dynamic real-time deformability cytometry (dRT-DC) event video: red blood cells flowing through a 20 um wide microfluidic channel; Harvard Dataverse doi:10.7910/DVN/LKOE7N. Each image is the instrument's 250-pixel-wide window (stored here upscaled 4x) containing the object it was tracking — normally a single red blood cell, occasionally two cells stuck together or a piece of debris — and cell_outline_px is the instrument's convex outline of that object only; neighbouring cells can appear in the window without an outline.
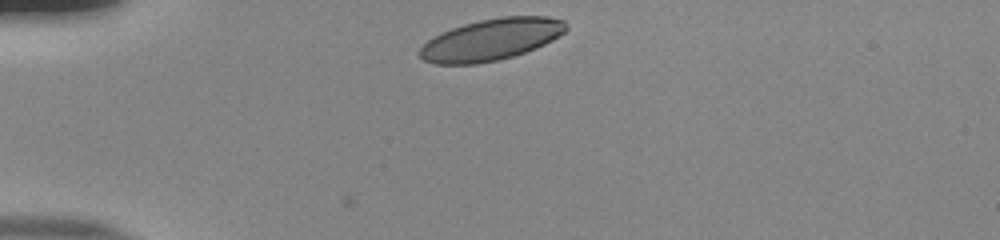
{"species": "human", "species_latin": "Homo sapiens", "temperature_condition": "room temperature", "stored_images_in_passage": 32, "camera_frame_rate_fps": 3000, "um_per_image_px": 0.085, "donor": {"sex": "male"}, "frame": {"image": 1, "passage_image": 1, "time_ms": 0.0, "image_size_px": [1000, 240], "cell_outline_px": [[568, 28], [564, 32], [552, 40], [536, 48], [500, 60], [476, 64], [436, 64], [424, 60], [420, 56], [420, 48], [432, 36], [440, 32], [464, 24], [480, 20], [500, 16], [548, 16], [564, 20]], "centroid_in_image_um": [41.75, 3.36], "position_along_channel_um": 43.2, "area_um2": 35.49}}
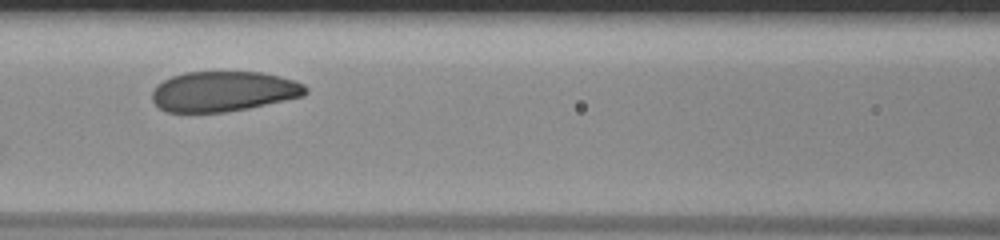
{"frame": {"image": 2, "passage_image": 12, "time_ms": 3.667, "image_size_px": [1000, 240], "cell_outline_px": [[308, 92], [304, 96], [248, 108], [224, 112], [168, 112], [160, 108], [152, 100], [152, 92], [156, 84], [172, 76], [184, 72], [260, 72], [280, 76], [296, 80], [304, 84], [308, 88]], "centroid_in_image_um": [19.01, 7.76], "position_along_channel_um": 147.6, "area_um2": 36.07}}
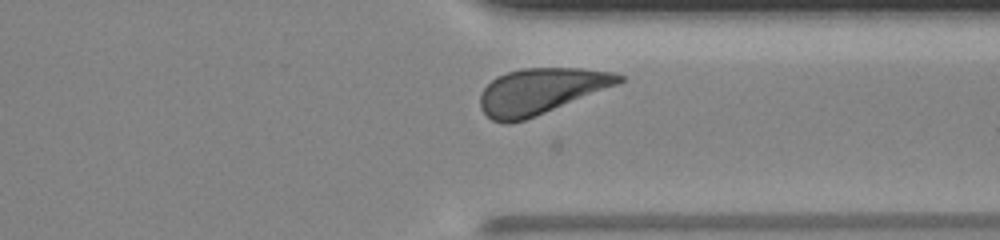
{"frame": {"image": 3, "passage_image": 29, "time_ms": 9.333, "image_size_px": [1000, 240], "cell_outline_px": [[624, 80], [616, 84], [536, 116], [524, 120], [508, 124], [504, 124], [492, 120], [480, 108], [480, 92], [496, 76], [508, 72], [524, 68], [584, 68], [616, 72], [624, 76]], "centroid_in_image_um": [45.93, 7.74], "position_along_channel_um": 365.5, "area_um2": 36.76}, "authors_computed_cell_mechanics": {"area_um2": 37.0498, "velocity_mm_per_s": 3.8388, "shape_relaxation_time_tau1_ms": 2.445, "shape_relaxation_time_tau2_ms": 3.122, "deformation_change_tau1": 0.1165, "deformation_change_tau2": 0.0982}}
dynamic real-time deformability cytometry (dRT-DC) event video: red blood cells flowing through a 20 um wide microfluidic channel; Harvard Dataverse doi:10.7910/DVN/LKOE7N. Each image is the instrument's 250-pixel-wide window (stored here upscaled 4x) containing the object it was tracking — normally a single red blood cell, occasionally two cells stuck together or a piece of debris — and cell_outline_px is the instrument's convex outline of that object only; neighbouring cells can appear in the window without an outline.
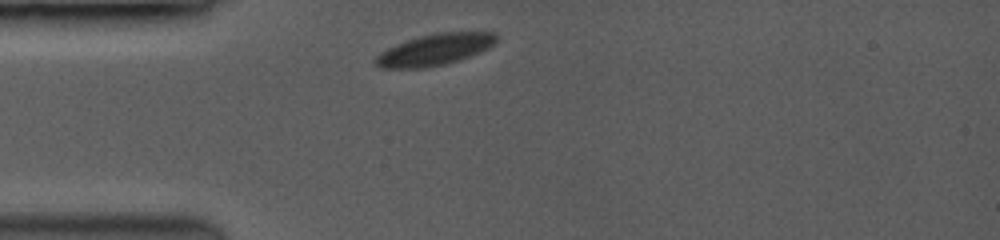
{"species": "common noctule bat (a hibernating species)", "species_latin": "Nyctalus noctula", "temperature_condition": "room temperature", "stored_images_in_passage": 24, "camera_frame_rate_fps": 3500, "um_per_image_px": 0.085, "animal": {"sex": "female", "body_mass_g": 19.0, "forearm_length_mm": 53.3}, "frame": {"image": 1, "passage_image": 1, "time_ms": 0.0, "image_size_px": [1000, 240], "cell_outline_px": [[496, 40], [492, 44], [468, 56], [444, 64], [420, 68], [384, 68], [376, 64], [376, 56], [380, 52], [396, 44], [420, 36], [436, 32], [496, 32]], "centroid_in_image_um": [36.91, 4.2], "position_along_channel_um": 48.1, "area_um2": 21.39}}
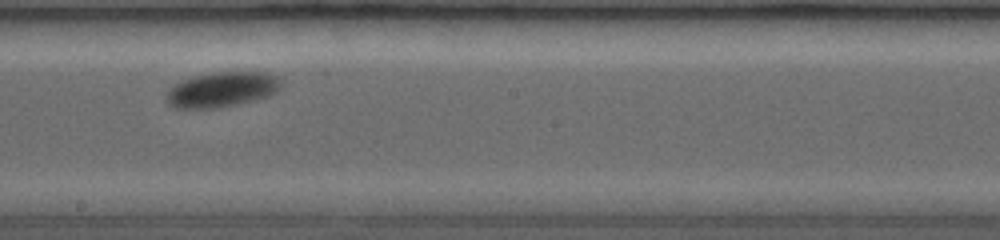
{"frame": {"image": 2, "passage_image": 11, "time_ms": 5.143, "image_size_px": [1000, 240], "cell_outline_px": [[280, 84], [272, 92], [248, 100], [208, 108], [180, 108], [172, 104], [168, 100], [168, 92], [176, 84], [184, 80], [196, 76], [212, 72], [268, 72], [280, 76]], "centroid_in_image_um": [18.86, 7.55], "position_along_channel_um": 229.3, "area_um2": 22.02}}
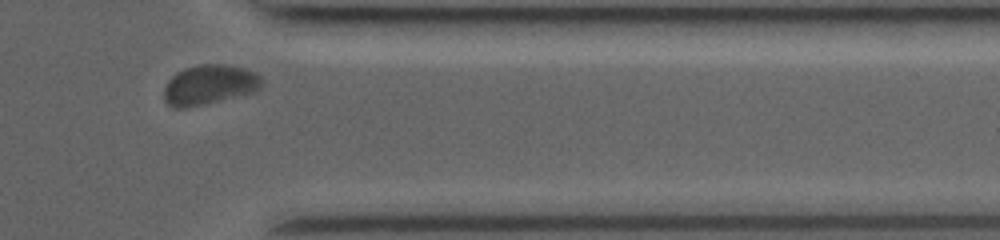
{"frame": {"image": 3, "passage_image": 22, "time_ms": 9.429, "image_size_px": [1000, 240], "cell_outline_px": [[260, 88], [256, 92], [188, 108], [172, 108], [164, 100], [164, 88], [168, 80], [176, 72], [184, 68], [200, 64], [216, 64], [240, 68], [252, 72], [260, 80]], "centroid_in_image_um": [17.71, 7.24], "position_along_channel_um": 393.7, "area_um2": 22.43}, "authors_computed_cell_mechanics": {"area_um2": 21.964, "velocity_mm_per_s": 3.8203, "shape_relaxation_time_tau1_ms": 1.3662, "shape_relaxation_time_tau2_ms": null, "deformation_change_tau1": 0.0346, "deformation_change_tau2": null}}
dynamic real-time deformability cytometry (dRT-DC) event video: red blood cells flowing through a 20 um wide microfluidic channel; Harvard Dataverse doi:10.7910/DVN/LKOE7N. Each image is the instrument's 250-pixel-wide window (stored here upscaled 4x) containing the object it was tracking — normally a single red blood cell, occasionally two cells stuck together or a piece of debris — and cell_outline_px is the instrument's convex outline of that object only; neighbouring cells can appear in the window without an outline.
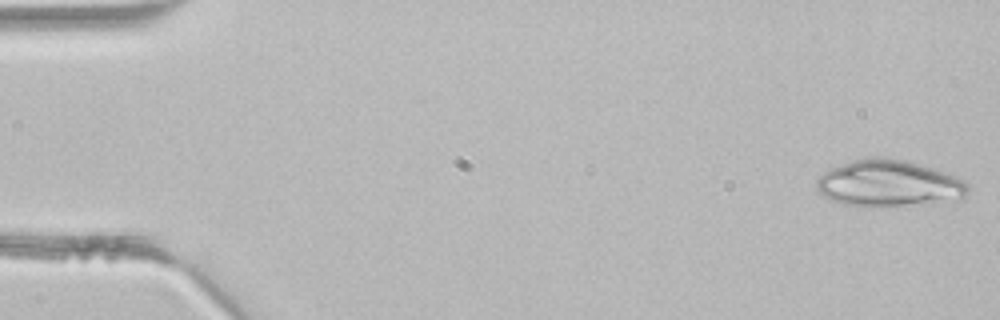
{"species": "common noctule bat (a hibernating species)", "species_latin": "Nyctalus noctula", "temperature_condition": "room temperature", "stored_images_in_passage": 43, "camera_frame_rate_fps": 3000, "um_per_image_px": 0.085, "animal": {"sex": "male", "body_mass_g": 21.5, "forearm_length_mm": 52.0}, "frame": {"image": 1, "passage_image": 1, "time_ms": 0.0, "image_size_px": [1000, 320], "cell_outline_px": [[968, 192], [964, 200], [904, 204], [844, 204], [832, 200], [824, 196], [816, 188], [816, 180], [824, 172], [832, 168], [852, 160], [872, 156], [876, 156], [904, 160], [920, 164], [944, 172], [964, 180], [968, 184]], "centroid_in_image_um": [75.58, 15.55], "position_along_channel_um": 9.4, "area_um2": 40.17}}
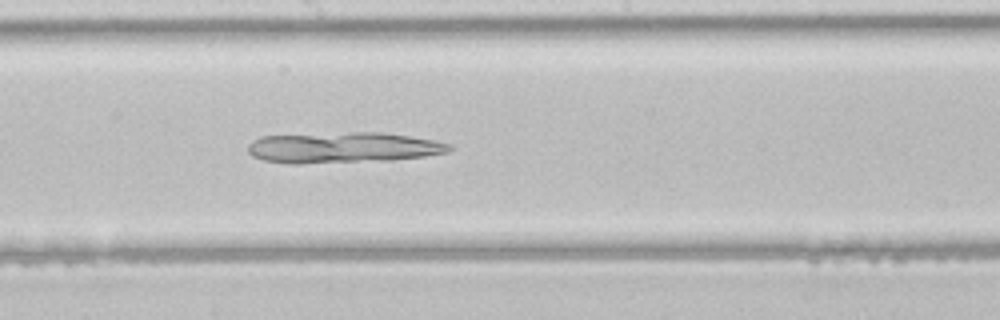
{"frame": {"image": 2, "passage_image": 23, "time_ms": 7.333, "image_size_px": [1000, 320], "cell_outline_px": [[456, 148], [448, 152], [424, 156], [392, 160], [300, 164], [288, 164], [264, 160], [252, 156], [248, 152], [248, 144], [252, 140], [260, 136], [352, 132], [384, 132], [436, 140], [452, 144]], "centroid_in_image_um": [29.18, 12.54], "position_along_channel_um": 219.0, "area_um2": 36.65}}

◆ EXERCISE INSTRUCTIONS ◆
Quote the entries in full. Any image among them is to be omitted from the copy.

◆ CORRECT RESPONSE ◆
dynamic real-time deformability cytometry (dRT-DC) event video: red blood cells flowing through a 20 um wide microfluidic channel; Harvard Dataverse doi:10.7910/DVN/LKOE7N. Each image is the instrument's 250-pixel-wide window (stored here upscaled 4x) containing the object it was tracking — normally a single red blood cell, occasionally two cells stuck together or a piece of debris — and cell_outline_px is the instrument's convex outline of that object only; neighbouring cells can appear in the window without an outline.
{"species": "human", "species_latin": "Homo sapiens", "temperature_condition": "room temperature", "stored_images_in_passage": 32, "camera_frame_rate_fps": 3000, "um_per_image_px": 0.085, "donor": {"sex": "male"}, "frame": {"image": 1, "passage_image": 1, "time_ms": 0.0, "image_size_px": [1000, 240], "cell_outline_px": [[568, 28], [564, 32], [552, 40], [536, 48], [500, 60], [476, 64], [436, 64], [424, 60], [420, 56], [420, 48], [432, 36], [440, 32], [464, 24], [480, 20], [500, 16], [548, 16], [564, 20]], "centroid_in_image_um": [41.75, 3.36], "position_along_channel_um": 43.2, "area_um2": 35.49}}
{"frame": {"image": 2, "passage_image": 12, "time_ms": 3.667, "image_size_px": [1000, 240], "cell_outline_px": [[308, 92], [304, 96], [248, 108], [224, 112], [168, 112], [160, 108], [152, 100], [152, 92], [156, 84], [172, 76], [184, 72], [260, 72], [280, 76], [296, 80], [304, 84], [308, 88]], "centroid_in_image_um": [19.01, 7.76], "position_along_channel_um": 147.6, "area_um2": 36.07}}
{"frame": {"image": 3, "passage_image": 29, "time_ms": 9.333, "image_size_px": [1000, 240], "cell_outline_px": [[624, 80], [616, 84], [536, 116], [524, 120], [508, 124], [504, 124], [492, 120], [480, 108], [480, 92], [496, 76], [508, 72], [524, 68], [584, 68], [616, 72], [624, 76]], "centroid_in_image_um": [45.93, 7.74], "position_along_channel_um": 365.5, "area_um2": 36.76}, "authors_computed_cell_mechanics": {"area_um2": 37.0498, "velocity_mm_per_s": 3.8388, "shape_relaxation_time_tau1_ms": 2.445, "shape_relaxation_time_tau2_ms": 3.122, "deformation_change_tau1": 0.1165, "deformation_change_tau2": 0.0982}}
dynamic real-time deformability cytometry (dRT-DC) event video: red blood cells flowing through a 20 um wide microfluidic channel; Harvard Dataverse doi:10.7910/DVN/LKOE7N. Each image is the instrument's 250-pixel-wide window (stored here upscaled 4x) containing the object it was tracking — normally a single red blood cell, occasionally two cells stuck together or a piece of debris — and cell_outline_px is the instrument's convex outline of that object only; neighbouring cells can appear in the window without an outline.
{"species": "common noctule bat (a hibernating species)", "species_latin": "Nyctalus noctula", "temperature_condition": "room temperature", "stored_images_in_passage": 24, "camera_frame_rate_fps": 3500, "um_per_image_px": 0.085, "animal": {"sex": "female", "body_mass_g": 19.0, "forearm_length_mm": 53.3}, "frame": {"image": 1, "passage_image": 1, "time_ms": 0.0, "image_size_px": [1000, 240], "cell_outline_px": [[496, 40], [492, 44], [468, 56], [444, 64], [420, 68], [384, 68], [376, 64], [376, 56], [380, 52], [396, 44], [420, 36], [436, 32], [496, 32]], "centroid_in_image_um": [36.91, 4.2], "position_along_channel_um": 48.1, "area_um2": 21.39}}
{"frame": {"image": 2, "passage_image": 11, "time_ms": 5.143, "image_size_px": [1000, 240], "cell_outline_px": [[280, 84], [272, 92], [248, 100], [208, 108], [180, 108], [172, 104], [168, 100], [168, 92], [176, 84], [184, 80], [196, 76], [212, 72], [268, 72], [280, 76]], "centroid_in_image_um": [18.86, 7.55], "position_along_channel_um": 229.3, "area_um2": 22.02}}
{"frame": {"image": 3, "passage_image": 22, "time_ms": 9.429, "image_size_px": [1000, 240], "cell_outline_px": [[260, 88], [256, 92], [188, 108], [172, 108], [164, 100], [164, 88], [168, 80], [176, 72], [184, 68], [200, 64], [216, 64], [240, 68], [252, 72], [260, 80]], "centroid_in_image_um": [17.71, 7.24], "position_along_channel_um": 393.7, "area_um2": 22.43}, "authors_computed_cell_mechanics": {"area_um2": 21.964, "velocity_mm_per_s": 3.8203, "shape_relaxation_time_tau1_ms": 1.3662, "shape_relaxation_time_tau2_ms": null, "deformation_change_tau1": 0.0346, "deformation_change_tau2": null}}
dynamic real-time deformability cytometry (dRT-DC) event video: red blood cells flowing through a 20 um wide microfluidic channel; Harvard Dataverse doi:10.7910/DVN/LKOE7N. Each image is the instrument's 250-pixel-wide window (stored here upscaled 4x) containing the object it was tracking — normally a single red blood cell, occasionally two cells stuck together or a piece of debris — and cell_outline_px is the instrument's convex outline of that object only; neighbouring cells can appear in the window without an outline.
{"species": "common noctule bat (a hibernating species)", "species_latin": "Nyctalus noctula", "temperature_condition": "room temperature", "stored_images_in_passage": 43, "camera_frame_rate_fps": 3000, "um_per_image_px": 0.085, "animal": {"sex": "male", "body_mass_g": 21.5, "forearm_length_mm": 52.0}, "frame": {"image": 1, "passage_image": 1, "time_ms": 0.0, "image_size_px": [1000, 320], "cell_outline_px": [[968, 192], [964, 200], [904, 204], [844, 204], [832, 200], [824, 196], [816, 188], [816, 180], [824, 172], [832, 168], [852, 160], [872, 156], [876, 156], [904, 160], [920, 164], [944, 172], [964, 180], [968, 184]], "centroid_in_image_um": [75.58, 15.55], "position_along_channel_um": 9.4, "area_um2": 40.17}}
{"frame": {"image": 2, "passage_image": 23, "time_ms": 7.333, "image_size_px": [1000, 320], "cell_outline_px": [[456, 148], [448, 152], [424, 156], [392, 160], [300, 164], [288, 164], [264, 160], [252, 156], [248, 152], [248, 144], [252, 140], [260, 136], [352, 132], [384, 132], [436, 140], [452, 144]], "centroid_in_image_um": [29.18, 12.54], "position_along_channel_um": 219.0, "area_um2": 36.65}}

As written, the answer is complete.